> [Short task]:
Reproduce every one of the lines below verbatim, from the first through the last.

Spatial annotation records
------------------------
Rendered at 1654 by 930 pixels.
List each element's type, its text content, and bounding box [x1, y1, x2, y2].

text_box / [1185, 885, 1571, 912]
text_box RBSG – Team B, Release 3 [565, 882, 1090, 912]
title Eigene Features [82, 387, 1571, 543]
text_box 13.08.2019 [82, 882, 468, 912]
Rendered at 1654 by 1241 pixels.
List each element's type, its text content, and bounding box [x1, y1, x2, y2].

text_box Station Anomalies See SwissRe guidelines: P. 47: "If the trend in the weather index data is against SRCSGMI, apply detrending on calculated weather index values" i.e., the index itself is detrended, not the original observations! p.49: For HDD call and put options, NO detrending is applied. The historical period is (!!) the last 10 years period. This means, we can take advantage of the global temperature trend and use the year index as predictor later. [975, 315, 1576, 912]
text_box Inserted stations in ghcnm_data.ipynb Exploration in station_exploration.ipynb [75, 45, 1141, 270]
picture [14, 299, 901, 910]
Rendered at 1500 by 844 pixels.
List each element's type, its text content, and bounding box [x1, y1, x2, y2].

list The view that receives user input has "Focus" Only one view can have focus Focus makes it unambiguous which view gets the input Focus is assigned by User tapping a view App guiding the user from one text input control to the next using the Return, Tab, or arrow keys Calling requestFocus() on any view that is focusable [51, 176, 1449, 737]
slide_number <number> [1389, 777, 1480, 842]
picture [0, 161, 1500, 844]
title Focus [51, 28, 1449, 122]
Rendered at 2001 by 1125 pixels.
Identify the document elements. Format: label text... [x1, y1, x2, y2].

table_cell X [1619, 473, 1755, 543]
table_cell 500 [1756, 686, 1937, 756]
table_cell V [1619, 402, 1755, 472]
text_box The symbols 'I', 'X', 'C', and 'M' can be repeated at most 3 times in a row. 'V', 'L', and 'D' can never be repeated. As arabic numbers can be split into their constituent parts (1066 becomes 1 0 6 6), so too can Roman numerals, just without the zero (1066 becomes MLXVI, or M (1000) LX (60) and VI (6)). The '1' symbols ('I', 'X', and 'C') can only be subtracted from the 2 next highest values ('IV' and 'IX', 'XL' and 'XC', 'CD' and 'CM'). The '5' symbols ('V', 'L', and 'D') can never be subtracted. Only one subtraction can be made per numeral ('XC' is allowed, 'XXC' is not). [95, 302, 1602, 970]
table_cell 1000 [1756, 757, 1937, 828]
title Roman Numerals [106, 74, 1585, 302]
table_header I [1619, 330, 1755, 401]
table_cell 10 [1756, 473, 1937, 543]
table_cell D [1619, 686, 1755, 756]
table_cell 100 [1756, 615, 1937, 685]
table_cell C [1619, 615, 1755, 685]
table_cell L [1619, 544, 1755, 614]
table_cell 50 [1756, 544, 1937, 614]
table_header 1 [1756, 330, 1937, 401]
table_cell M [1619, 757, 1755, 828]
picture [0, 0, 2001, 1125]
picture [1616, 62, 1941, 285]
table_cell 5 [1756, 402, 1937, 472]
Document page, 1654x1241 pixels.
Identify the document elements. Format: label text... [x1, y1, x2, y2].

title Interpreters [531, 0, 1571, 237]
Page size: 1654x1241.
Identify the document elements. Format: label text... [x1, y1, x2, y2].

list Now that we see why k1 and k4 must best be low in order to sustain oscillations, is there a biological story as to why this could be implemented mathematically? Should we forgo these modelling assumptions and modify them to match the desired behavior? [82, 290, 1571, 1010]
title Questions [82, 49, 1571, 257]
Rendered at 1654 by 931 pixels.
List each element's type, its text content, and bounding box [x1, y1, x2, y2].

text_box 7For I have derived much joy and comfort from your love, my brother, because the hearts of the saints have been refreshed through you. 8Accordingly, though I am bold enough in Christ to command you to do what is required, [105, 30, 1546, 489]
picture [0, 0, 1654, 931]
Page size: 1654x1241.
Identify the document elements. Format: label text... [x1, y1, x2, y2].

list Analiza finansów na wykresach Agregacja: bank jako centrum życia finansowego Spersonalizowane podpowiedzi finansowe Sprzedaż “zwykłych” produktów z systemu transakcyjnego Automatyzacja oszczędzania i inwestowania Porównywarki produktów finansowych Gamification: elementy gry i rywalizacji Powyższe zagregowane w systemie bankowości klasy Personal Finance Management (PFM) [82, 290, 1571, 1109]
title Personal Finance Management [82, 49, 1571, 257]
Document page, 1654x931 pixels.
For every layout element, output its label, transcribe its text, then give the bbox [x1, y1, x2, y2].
------------------------
> [Solution to this exercise]:
Rendered at 1654 by 930 pixels.
List each element's type, its text content, and bounding box [x1, y1, x2, y2].

text_box / [1185, 885, 1571, 912]
text_box RBSG – Team B, Release 3 [565, 882, 1090, 912]
title Eigene Features [82, 387, 1571, 543]
text_box 13.08.2019 [82, 882, 468, 912]
Rendered at 1654 by 1241 pixels.
List each element's type, its text content, and bounding box [x1, y1, x2, y2].

text_box Station Anomalies See SwissRe guidelines: P. 47: "If the trend in the weather index data is against SRCSGMI, apply detrending on calculated weather index values" i.e., the index itself is detrended, not the original observations! p.49: For HDD call and put options, NO detrending is applied. The historical period is (!!) the last 10 years period. This means, we can take advantage of the global temperature trend and use the year index as predictor later. [975, 315, 1576, 912]
text_box Inserted stations in ghcnm_data.ipynb Exploration in station_exploration.ipynb [75, 45, 1141, 270]
picture [14, 299, 901, 910]
Rendered at 1500 by 844 pixels.
List each element's type, its text content, and bounding box [x1, y1, x2, y2].

list The view that receives user input has "Focus" Only one view can have focus Focus makes it unambiguous which view gets the input Focus is assigned by User tapping a view App guiding the user from one text input control to the next using the Return, Tab, or arrow keys Calling requestFocus() on any view that is focusable [51, 176, 1449, 737]
slide_number <number> [1389, 777, 1480, 842]
picture [0, 161, 1500, 844]
title Focus [51, 28, 1449, 122]
Rendered at 2001 by 1125 pixels.
Identify the document elements. Format: label text... [x1, y1, x2, y2].

table_cell X [1619, 473, 1755, 543]
table_cell 500 [1756, 686, 1937, 756]
table_cell V [1619, 402, 1755, 472]
text_box The symbols 'I', 'X', 'C', and 'M' can be repeated at most 3 times in a row. 'V', 'L', and 'D' can never be repeated. As arabic numbers can be split into their constituent parts (1066 becomes 1 0 6 6), so too can Roman numerals, just without the zero (1066 becomes MLXVI, or M (1000) LX (60) and VI (6)). The '1' symbols ('I', 'X', and 'C') can only be subtracted from the 2 next highest values ('IV' and 'IX', 'XL' and 'XC', 'CD' and 'CM'). The '5' symbols ('V', 'L', and 'D') can never be subtracted. Only one subtraction can be made per numeral ('XC' is allowed, 'XXC' is not). [95, 302, 1602, 970]
table_cell 1000 [1756, 757, 1937, 828]
title Roman Numerals [106, 74, 1585, 302]
table_header I [1619, 330, 1755, 401]
table_cell 10 [1756, 473, 1937, 543]
table_cell D [1619, 686, 1755, 756]
table_cell 100 [1756, 615, 1937, 685]
table_cell C [1619, 615, 1755, 685]
table_cell L [1619, 544, 1755, 614]
table_cell 50 [1756, 544, 1937, 614]
table_header 1 [1756, 330, 1937, 401]
table_cell M [1619, 757, 1755, 828]
picture [0, 0, 2001, 1125]
picture [1616, 62, 1941, 285]
table_cell 5 [1756, 402, 1937, 472]
Document page, 1654x1241 pixels.
Identify the document elements. Format: label text... [x1, y1, x2, y2].

title Interpreters [531, 0, 1571, 237]
Page size: 1654x1241.
Identify the document elements. Format: label text... [x1, y1, x2, y2].

list Now that we see why k1 and k4 must best be low in order to sustain oscillations, is there a biological story as to why this could be implemented mathematically? Should we forgo these modelling assumptions and modify them to match the desired behavior? [82, 290, 1571, 1010]
title Questions [82, 49, 1571, 257]
Rendered at 1654 by 931 pixels.
List each element's type, its text content, and bounding box [x1, y1, x2, y2].

text_box 7For I have derived much joy and comfort from your love, my brother, because the hearts of the saints have been refreshed through you. 8Accordingly, though I am bold enough in Christ to command you to do what is required, [105, 30, 1546, 489]
picture [0, 0, 1654, 931]
Page size: 1654x1241.
Identify the document elements. Format: label text... [x1, y1, x2, y2].

list Analiza finansów na wykresach Agregacja: bank jako centrum życia finansowego Spersonalizowane podpowiedzi finansowe Sprzedaż “zwykłych” produktów z systemu transakcyjnego Automatyzacja oszczędzania i inwestowania Porównywarki produktów finansowych Gamification: elementy gry i rywalizacji Powyższe zagregowane w systemie bankowości klasy Personal Finance Management (PFM) [82, 290, 1571, 1109]
title Personal Finance Management [82, 49, 1571, 257]
Document page, 1654x931 pixels.
For every layout element, output its label, transcribe its text, then give the bbox [x1, y1, x2, y2].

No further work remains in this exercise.